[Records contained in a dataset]
*** Begin section ***

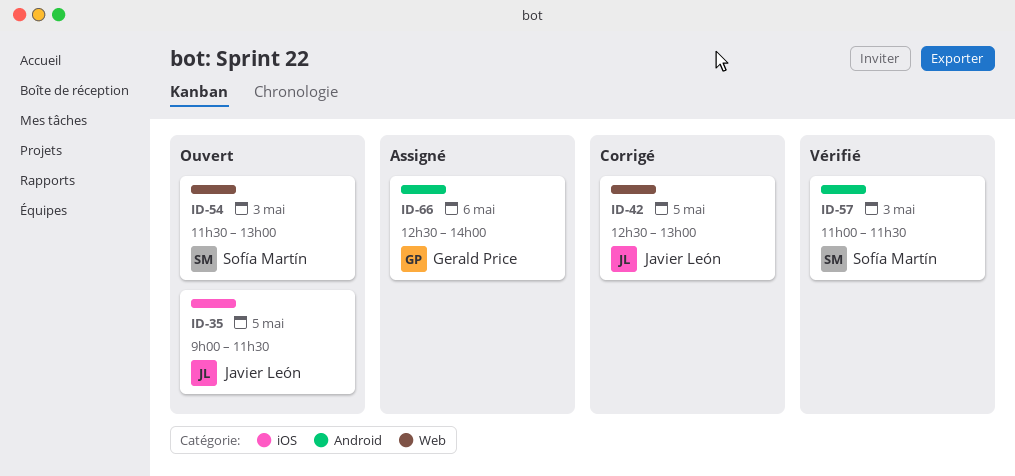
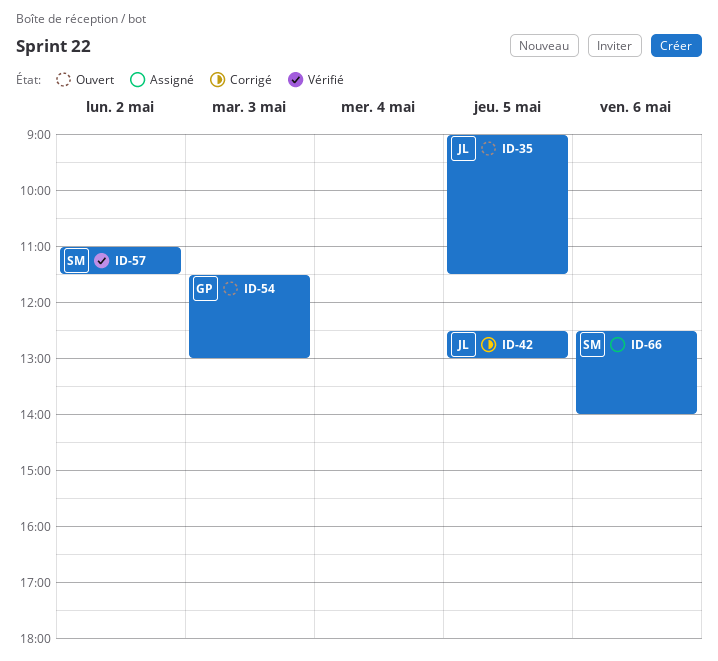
ID-54, owner: Sofía Martín -> Gerald Price
ID-57, day: May 3 -> May 2
ID-66, owner: Gerald Price -> Sofía Martín

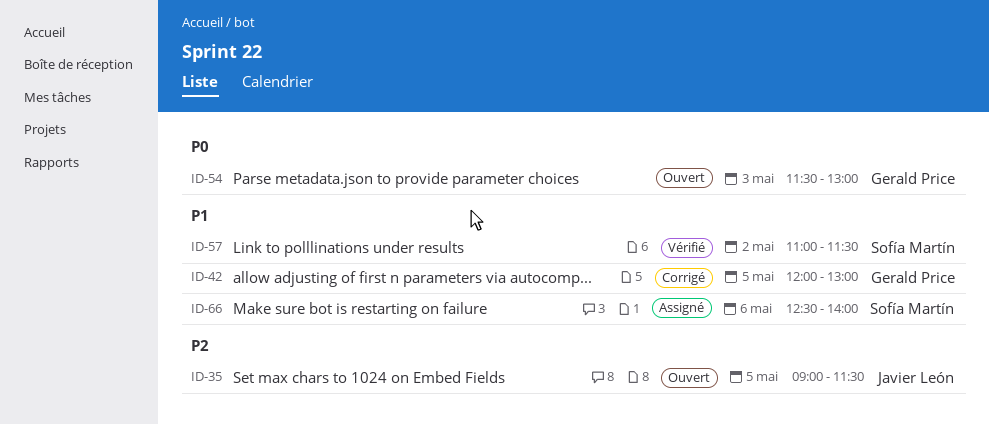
ID-42, owner: Javier León -> Gerald Price
ID-42, begins: 12:30 -> 12:00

*** End section ***

__Task prompt__. Look through the entries, and return every line that the word "Sofía" appears in.

__Answer box__.
ID-54, owner: Sofía Martín -> Gerald Price
ID-66, owner: Gerald Price -> Sofía Martín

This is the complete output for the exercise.